The estate tax is a particularly distorting tax on saving and investment. One may sympathize with the moral judgment that rich kids don’t “deserve” inherited wealth. But the point is on the incentives of the giver. The tax code should not give strong incentives to middle-age people to stop building their businesses, investing their money, spend their money on round the world cruises and their time with tax lawyers. Nor should it force the breakup of privately held businesses to pay taxes. Maybe the kids don’t deserve it, but if people cannot provide better lives for their children, we remove one of the strongest and oldest human incentives for economic activity. 
When we say broaden the base by removing deductions and credits, we should be serious about that. Thus, even the holy trinity of mortgage interest deduction, charitable donation deduction, and employer provided health insurance deduction should be scrapped. The extra revenue could finance a large reduction in marginal rates. 
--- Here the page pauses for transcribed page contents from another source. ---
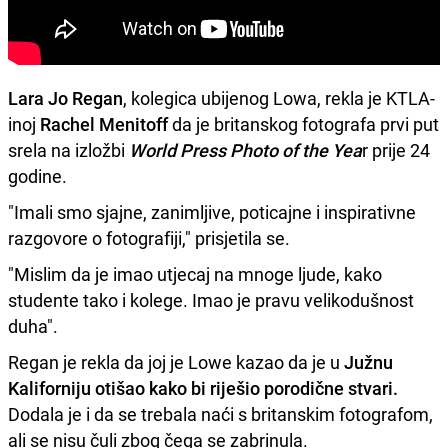
Lara Jo Regan
, kolegica ubijenog Lowa, rekla je KTLA-
inoj
Rachel Menitoff
da je britanskog fotografa prvi put
srela na izložbi
World Press Photo of the Yea
r prije 24
godine.
"Imali smo sjajne, zanimljive, poticajne i inspirativne
razgovore o fotografiji," prisjetila se.
"Mislim da je imao utjecaj na mnoge ljude, kako
studente tako i kolege. Imao je pravu velikodušnost
duha".
Regan je rekla da joj je Lowe kazao da je u
Južnu
Kaliforniju otišao kako bi riješio porodične stvari.
Dodala je i da se trebala naći s britanskim fotografom,
ali se nisu čuli zbog čega se zabrinula.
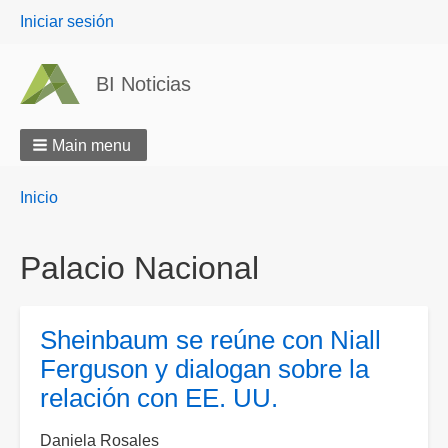
User
Iniciar sesión
menu
BI Noticias
Main menu
Breadcrumbs
You
Inicio
are
here:
Palacio Nacional
Sheinbaum se reúne con Niall
Ferguson y dialogan sobre la
relación con EE. UU.
Daniela Rosales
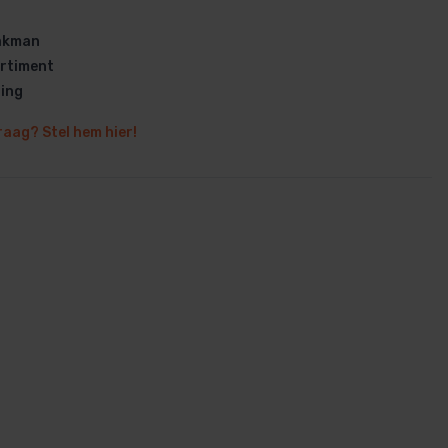
vakman
rtiment
ring
raag? Stel hem hier!
en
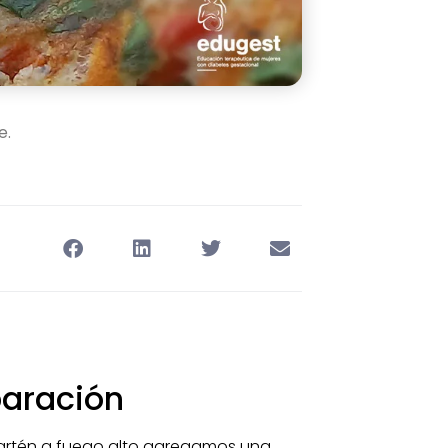
e.
paración
artén a fuego alto agregamos una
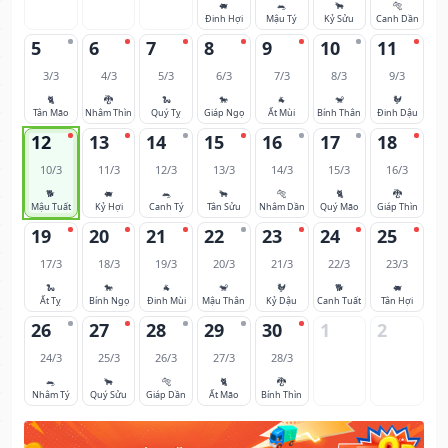
🐖
🐀
🐂
🐅
Đinh Hợi
Mậu Tý
Kỷ Sửu
Canh Dần
5
6
7
8
9
10
11
3/3
4/3
5/3
6/3
7/3
8/3
9/3
🐈
🐉
🐍
🐎
🐐
🐒
🐓
Tân Mão
Nhâm Thìn
Quý Tỵ
Giáp Ngọ
Ất Mùi
Bính Thân
Đinh Dậu
12
13
14
15
16
17
18
10/3
11/3
12/3
13/3
14/3
15/3
16/3
🐕
🐖
🐀
🐂
🐅
🐈
🐉
Mậu Tuất
Kỷ Hợi
Canh Tý
Tân Sửu
Nhâm Dần
Quý Mão
Giáp Thìn
19
20
21
22
23
24
25
17/3
18/3
19/3
20/3
21/3
22/3
23/3
🐍
🐎
🐐
🐒
🐓
🐕
🐖
Ất Tỵ
Bính Ngọ
Đinh Mùi
Mậu Thân
Kỷ Dậu
Canh Tuất
Tân Hợi
26
27
28
29
30
1
2
24/3
25/3
26/3
27/3
28/3
🐀
🐂
🐅
🐈
🐉
Nhâm Tý
Quý Sửu
Giáp Dần
Ất Mão
Bính Thìn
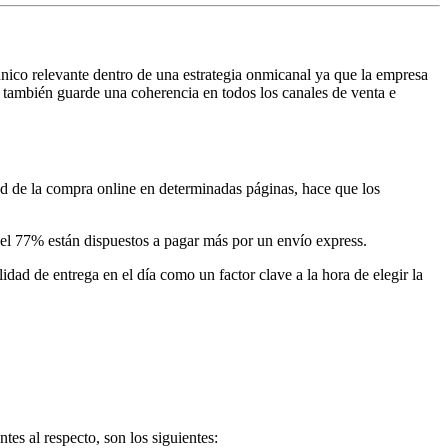
 único relevante dentro de una estrategia onmicanal ya que la empresa
ca también guarde una coherencia en todos los canales de venta e
ad de la compra online en determinadas páginas, hace que los
 el 77% están dispuestos a pagar más por un envío express.
idad de entrega en el día como un factor clave a la hora de elegir la
es al respecto, son los siguientes:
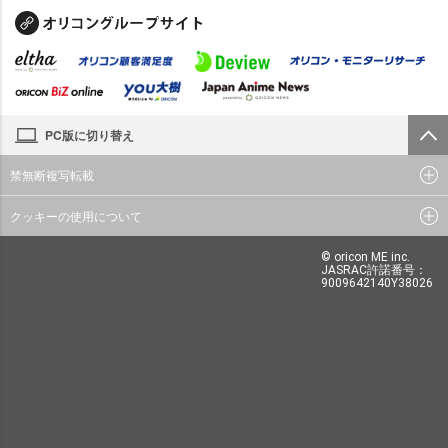
PC版に切り替え
禁無断複写転載
クッキーの使用について
© oricon ME inc.
JASRAC許諾番号：
9009642140Y38026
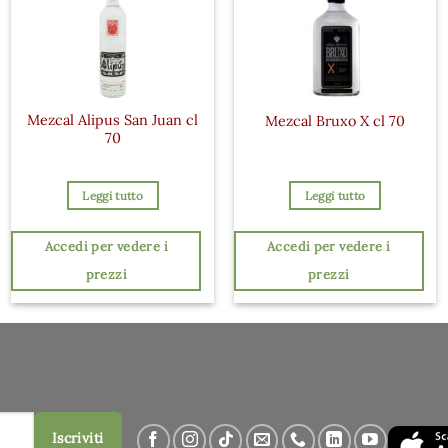
Mezcal Alipus San Juan cl
Mezcal Bruxo X cl 70
70
Leggi tutto
Leggi tutto
Accedi per vedere i
Accedi per vedere i
prezzi
prezzi
Iscriviti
Americans remain generous. Even without a tax incentive, Americans will give to worthy causes, as they give now to political campaigns.

A simple code makes its incentives transparent. A simple code vastly reduces compliance costs. And most of all, a simple code is much more clearly fair. Americans now look at the tax code and suspect — often rightly — that rich smart people with clever lawyers are getting away with things. Our voluntary tax code depends vitally on removing this suspicion. 
Zero is zero. If you don’t kill a tax completely, it keeps coming back like zombies in a science fiction movie. If you don’t kill a tax completely, you do nothing to simplification of the tax code. 
Indexing social security to price inflation rather than wage inflation takes care of much of the social security problem. 
Social programs are so expensive because most of them are middle class subsidies, not help for the truly poor and desperate. 
America needs a vast deregulation of its labor market. I want to work for you, you want to pay me? Good enough. 
We can end illegal immigration overnight: Make it legal. The question is, on what terms should we allow legal immigration. The immigration debate is about who is allowed to work in this country, and, later, who is allowed to become a citizen. Our Federal government has a massive program in place to stop people from working. That is immigration law.

Allowing free migration is, by many estimates the single policy change that would raise world GDP the most. If you believe in free trade in goods, and free investment, then you have to believe that free movement of people has the same benefits.